(Page-level text extractions)

Content starts

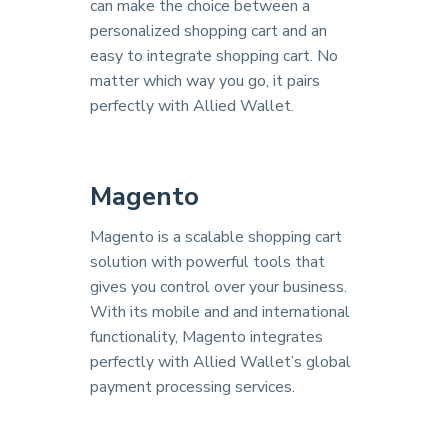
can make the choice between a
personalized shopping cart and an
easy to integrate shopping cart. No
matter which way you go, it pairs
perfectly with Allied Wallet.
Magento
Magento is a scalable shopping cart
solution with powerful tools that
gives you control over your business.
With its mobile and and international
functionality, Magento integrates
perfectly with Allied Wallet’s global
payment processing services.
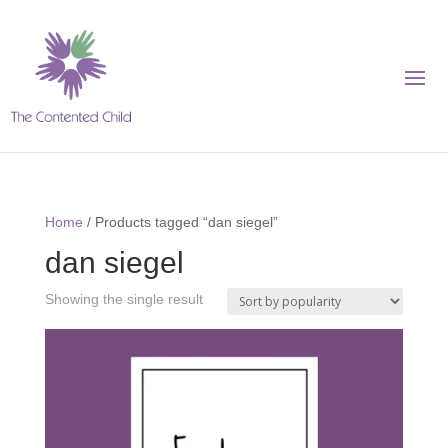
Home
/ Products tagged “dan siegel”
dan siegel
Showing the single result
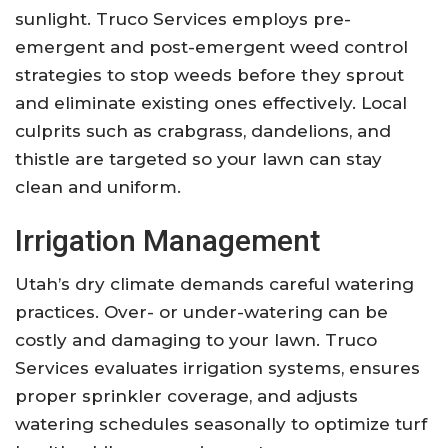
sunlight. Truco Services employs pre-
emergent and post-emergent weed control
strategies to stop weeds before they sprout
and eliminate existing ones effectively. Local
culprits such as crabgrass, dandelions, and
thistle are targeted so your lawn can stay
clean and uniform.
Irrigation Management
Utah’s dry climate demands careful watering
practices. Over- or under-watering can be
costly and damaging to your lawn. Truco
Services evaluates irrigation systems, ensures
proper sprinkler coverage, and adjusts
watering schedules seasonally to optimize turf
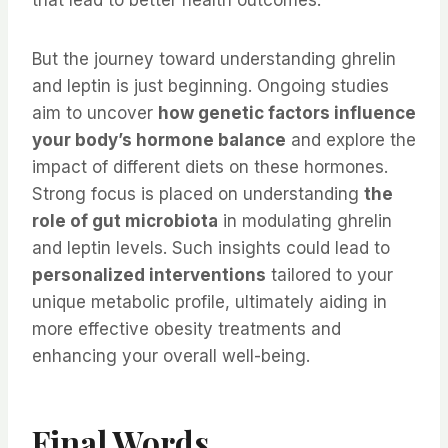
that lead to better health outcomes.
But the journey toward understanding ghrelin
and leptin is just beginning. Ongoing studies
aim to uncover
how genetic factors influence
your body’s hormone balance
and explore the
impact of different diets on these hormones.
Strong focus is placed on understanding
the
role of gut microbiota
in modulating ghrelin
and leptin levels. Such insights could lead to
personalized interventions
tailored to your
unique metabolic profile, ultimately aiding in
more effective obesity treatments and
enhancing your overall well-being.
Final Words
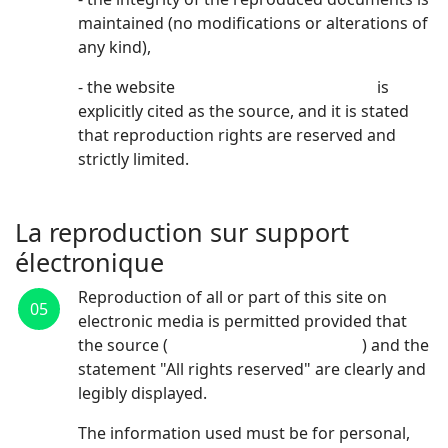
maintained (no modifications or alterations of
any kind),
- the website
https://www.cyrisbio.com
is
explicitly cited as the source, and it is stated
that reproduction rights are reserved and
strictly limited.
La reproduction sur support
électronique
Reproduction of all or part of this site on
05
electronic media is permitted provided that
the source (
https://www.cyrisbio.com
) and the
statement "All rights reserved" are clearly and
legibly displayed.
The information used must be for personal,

Content ends
Content starts

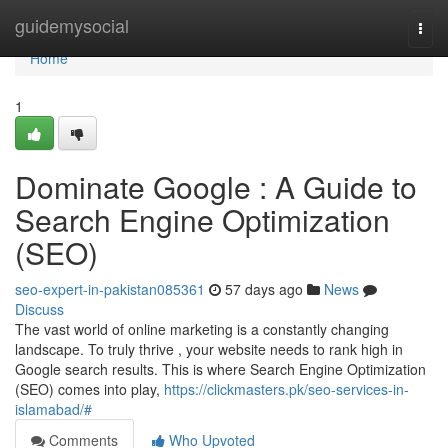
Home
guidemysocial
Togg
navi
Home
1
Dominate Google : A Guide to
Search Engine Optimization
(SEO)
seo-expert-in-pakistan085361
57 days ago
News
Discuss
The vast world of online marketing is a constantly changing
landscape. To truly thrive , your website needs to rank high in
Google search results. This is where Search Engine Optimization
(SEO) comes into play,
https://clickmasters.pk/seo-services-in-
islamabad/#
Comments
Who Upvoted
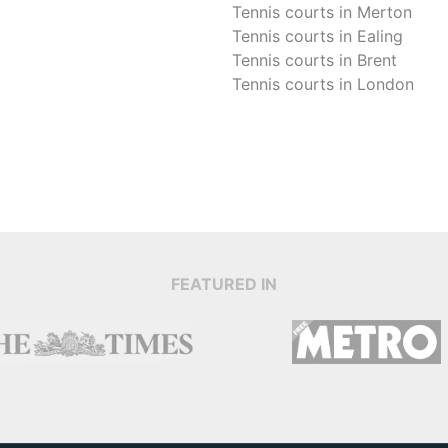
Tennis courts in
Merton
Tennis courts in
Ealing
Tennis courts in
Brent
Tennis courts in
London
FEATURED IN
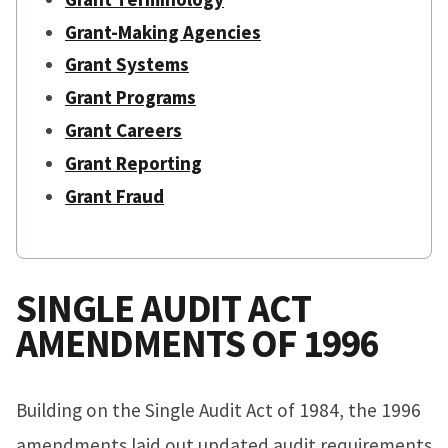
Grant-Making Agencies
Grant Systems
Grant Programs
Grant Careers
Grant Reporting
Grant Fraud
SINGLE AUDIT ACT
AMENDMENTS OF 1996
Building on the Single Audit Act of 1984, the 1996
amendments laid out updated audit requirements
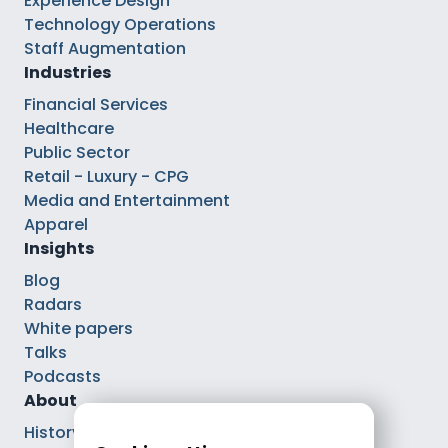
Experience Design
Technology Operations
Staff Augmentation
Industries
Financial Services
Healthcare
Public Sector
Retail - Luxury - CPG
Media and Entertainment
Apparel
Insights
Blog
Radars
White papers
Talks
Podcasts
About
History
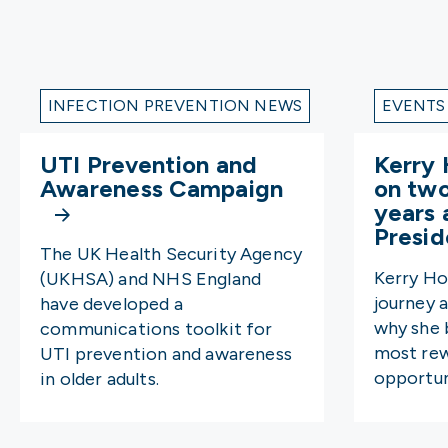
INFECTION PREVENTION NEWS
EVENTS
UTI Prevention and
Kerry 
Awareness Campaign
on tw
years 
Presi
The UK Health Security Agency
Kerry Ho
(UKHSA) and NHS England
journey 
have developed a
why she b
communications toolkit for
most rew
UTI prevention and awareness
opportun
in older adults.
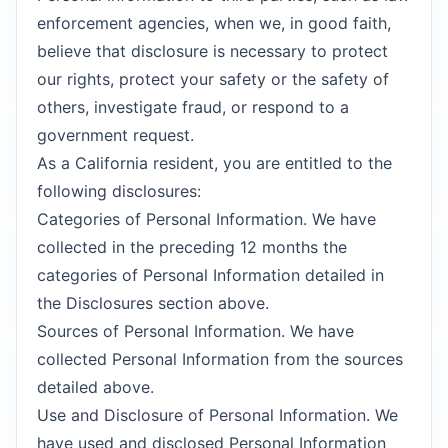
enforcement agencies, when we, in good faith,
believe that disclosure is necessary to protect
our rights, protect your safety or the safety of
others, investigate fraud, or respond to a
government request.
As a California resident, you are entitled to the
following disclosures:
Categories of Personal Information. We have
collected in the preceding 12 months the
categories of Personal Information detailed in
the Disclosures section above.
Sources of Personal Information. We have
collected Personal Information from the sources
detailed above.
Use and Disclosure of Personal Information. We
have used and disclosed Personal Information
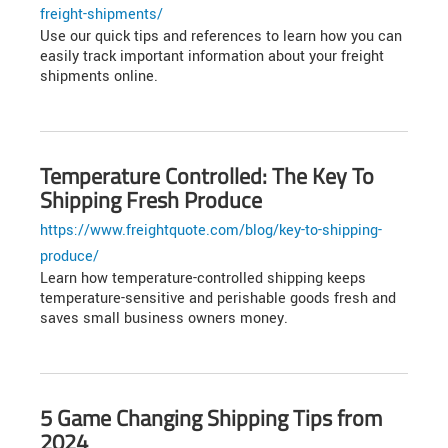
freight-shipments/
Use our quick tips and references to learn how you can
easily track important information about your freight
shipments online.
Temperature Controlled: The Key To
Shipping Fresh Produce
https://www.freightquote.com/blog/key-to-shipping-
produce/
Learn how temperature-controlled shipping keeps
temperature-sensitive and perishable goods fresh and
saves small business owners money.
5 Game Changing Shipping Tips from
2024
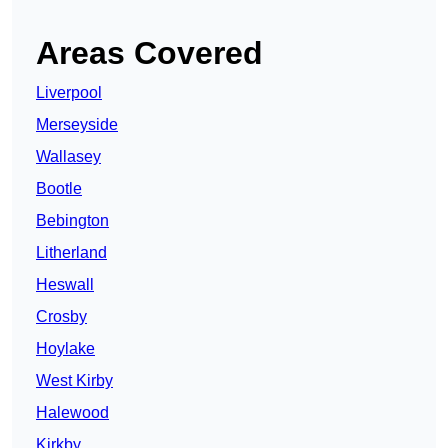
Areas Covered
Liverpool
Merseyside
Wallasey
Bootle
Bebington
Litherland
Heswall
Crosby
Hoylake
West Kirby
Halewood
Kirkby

Content ends
Content starts

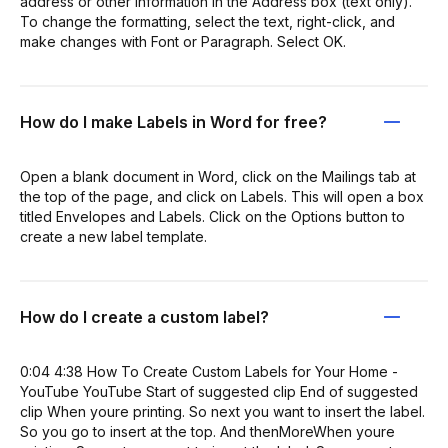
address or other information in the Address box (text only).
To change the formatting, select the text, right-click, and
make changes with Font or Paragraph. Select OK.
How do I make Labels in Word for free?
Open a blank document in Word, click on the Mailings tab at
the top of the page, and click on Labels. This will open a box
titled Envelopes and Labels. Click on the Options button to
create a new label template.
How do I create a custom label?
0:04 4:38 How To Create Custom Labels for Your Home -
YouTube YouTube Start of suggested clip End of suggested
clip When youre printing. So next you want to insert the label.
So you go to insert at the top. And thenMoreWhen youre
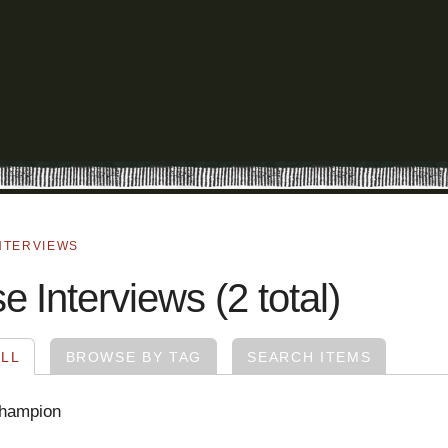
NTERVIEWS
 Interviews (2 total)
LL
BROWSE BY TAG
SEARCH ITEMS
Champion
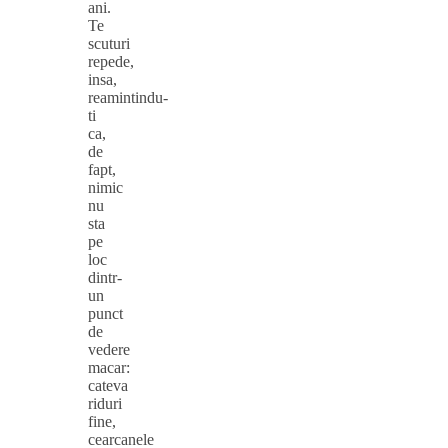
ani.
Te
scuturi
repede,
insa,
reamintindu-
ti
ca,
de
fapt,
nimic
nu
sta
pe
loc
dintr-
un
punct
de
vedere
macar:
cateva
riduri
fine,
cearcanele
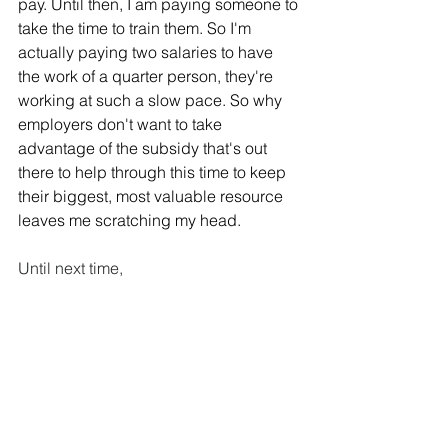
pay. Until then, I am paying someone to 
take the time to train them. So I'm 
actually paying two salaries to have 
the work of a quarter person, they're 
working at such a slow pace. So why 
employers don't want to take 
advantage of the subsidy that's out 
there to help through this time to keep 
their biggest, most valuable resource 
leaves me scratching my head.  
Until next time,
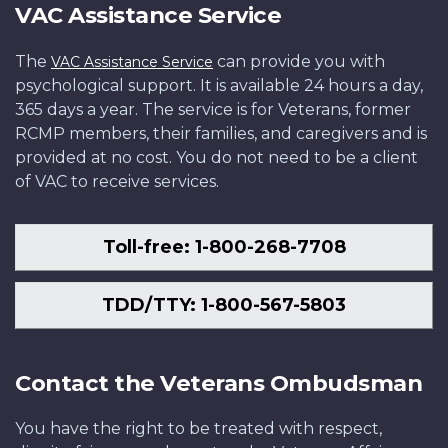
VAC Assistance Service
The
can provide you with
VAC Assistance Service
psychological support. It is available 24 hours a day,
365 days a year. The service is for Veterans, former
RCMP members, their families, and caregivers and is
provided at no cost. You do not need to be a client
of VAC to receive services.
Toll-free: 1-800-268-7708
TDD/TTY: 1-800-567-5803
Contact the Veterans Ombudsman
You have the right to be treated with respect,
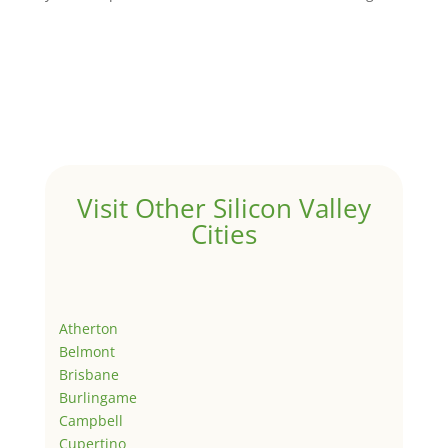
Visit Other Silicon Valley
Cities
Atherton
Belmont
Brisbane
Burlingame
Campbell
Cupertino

Content ends

■ WORK TO COMPLETE
Please arrange the lines of the data above from the line containing "can make the choice between a" through the line containing "payment processing services." as a JSON list of strings, one string per line, with blank lines left out.

■ RESPONSE BELOW
[
  "can make the choice between a",
  "personalized shopping cart and an",
  "easy to integrate shopping cart. No",
  "matter which way you go, it pairs",
  "perfectly with Allied Wallet.",
  "Magento",
  "Magento is a scalable shopping cart",
  "solution with powerful tools that",
  "gives you control over your business.",
  "With its mobile and and international",
  "functionality, Magento integrates",
  "perfectly with Allied Wallet’s global",
  "payment processing services."
]